Bead, hoop and spring as a classical spontaneous symmetry breaking problem

Abstract

Through a simple mathematical analysis, we describe a mechanical system that exhibits some features related to more advanced topics in physics and that involves a complex mathematical structure. The system consists of two beads constrained to slide along a hoop and attached to each other through a spring. When the hoop rotates about a fixed axis, the spring–beads system will change its equilibrium position as a function of the angular velocity. This system is shown as an instructive exercise to introduce the Lagrangian method in analytical mechanics, where two different regions of symmetry separated by a critical point analogous to a second-order transition are found, resembling the behaviour of some thermodynamics systems.

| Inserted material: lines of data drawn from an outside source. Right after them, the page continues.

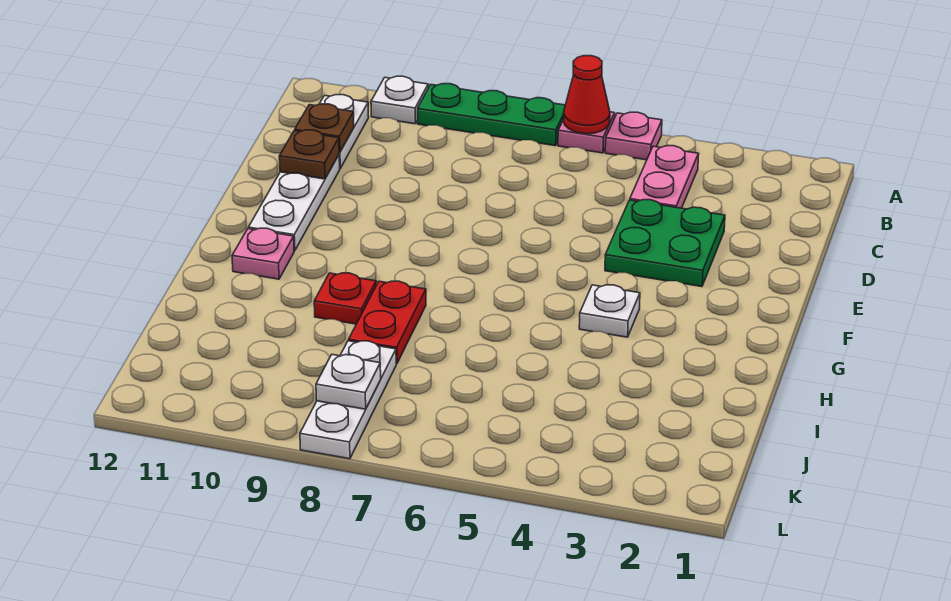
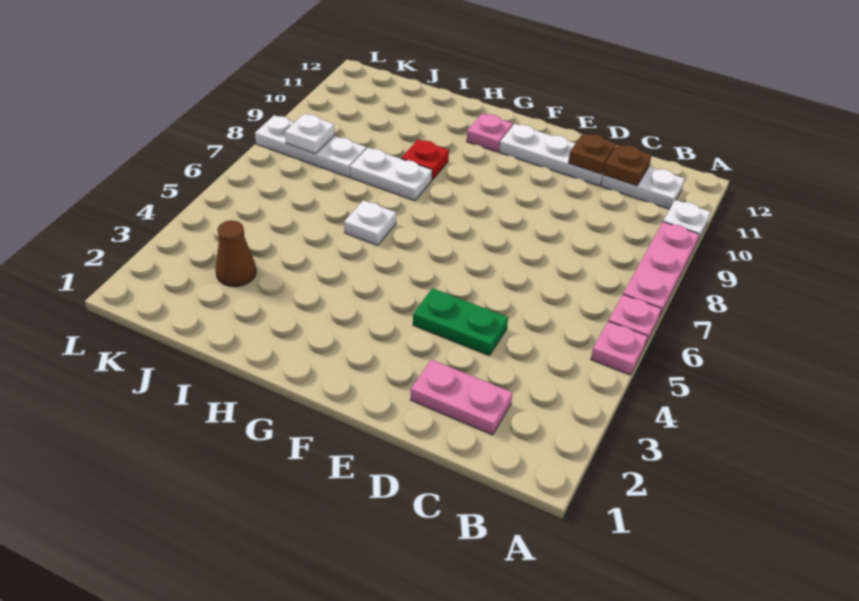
red cone A6 level 2 -> none
green plate A7:A9 level 1 -> pink plate A7:A9 level 1
pink plate B4:C4 level 1 -> pink plate C2:D2 level 1
green plate D3:E4 level 1 -> green plate D4:E4 level 1
white plate G4 level 1 -> white plate H6 level 1
red plate H8:I8 level 1 -> white plate H8:I8 level 1
none -> brown cone J3 level 1

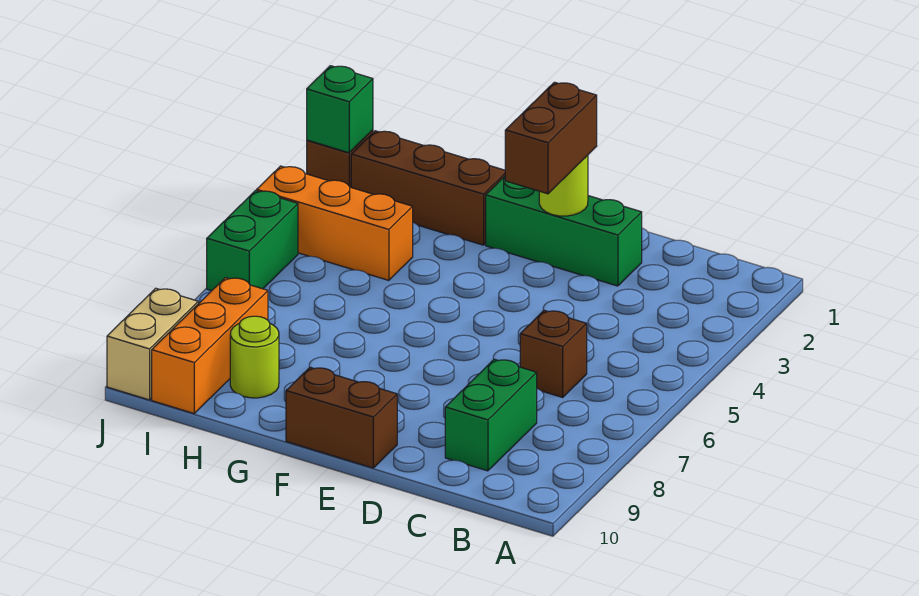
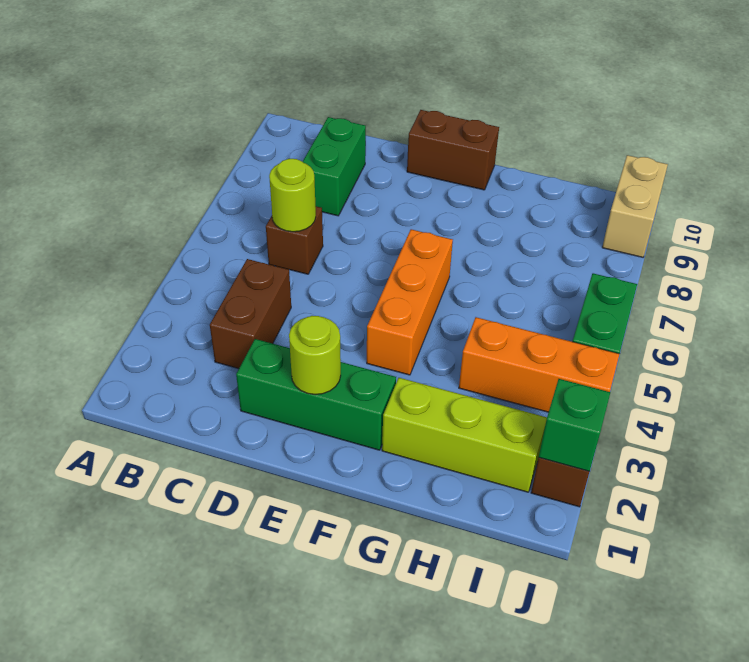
brown brick E2:E3 level 3 -> brown brick C3:C4 level 1
brown brick G2:I2 level 1 -> lime brick G2:I2 level 1
lime round brick H9 level 1 -> lime round brick C6 level 2
orange brick I8:I10 level 1 -> orange brick F4:F6 level 1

We even show how the competitive balance between the rotational dynamics and the interaction of the spring behaves in the same way as the balance between temperature and the spin interaction in ferromagnetic systems, which provides some insights about the physical sense of concepts such as spontaneous symmetry breaking, phase transitions, parameter of order and critical exponents. In addition, the gravitational potential act as an external force that causes explicit symmetry breaking where the differences between spontaneous and explicit symmetry breaking is emphasized. We also found a chaotic behaviour near the critical point. Through a demonstrative device we perform some qualitative observations that describe important features of the system.